→ About this task:
A word-for-word transcription of the data below is required.

|---|

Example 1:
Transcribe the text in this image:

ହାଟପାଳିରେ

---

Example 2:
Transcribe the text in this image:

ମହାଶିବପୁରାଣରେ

|---|

→ Solution to this task:
Example 1:
Transcribe the text in this image:

ହାଟପାଳିରେ

---

Example 2:
Transcribe the text in this image:

ମହାଶିବପୁରାଣରେ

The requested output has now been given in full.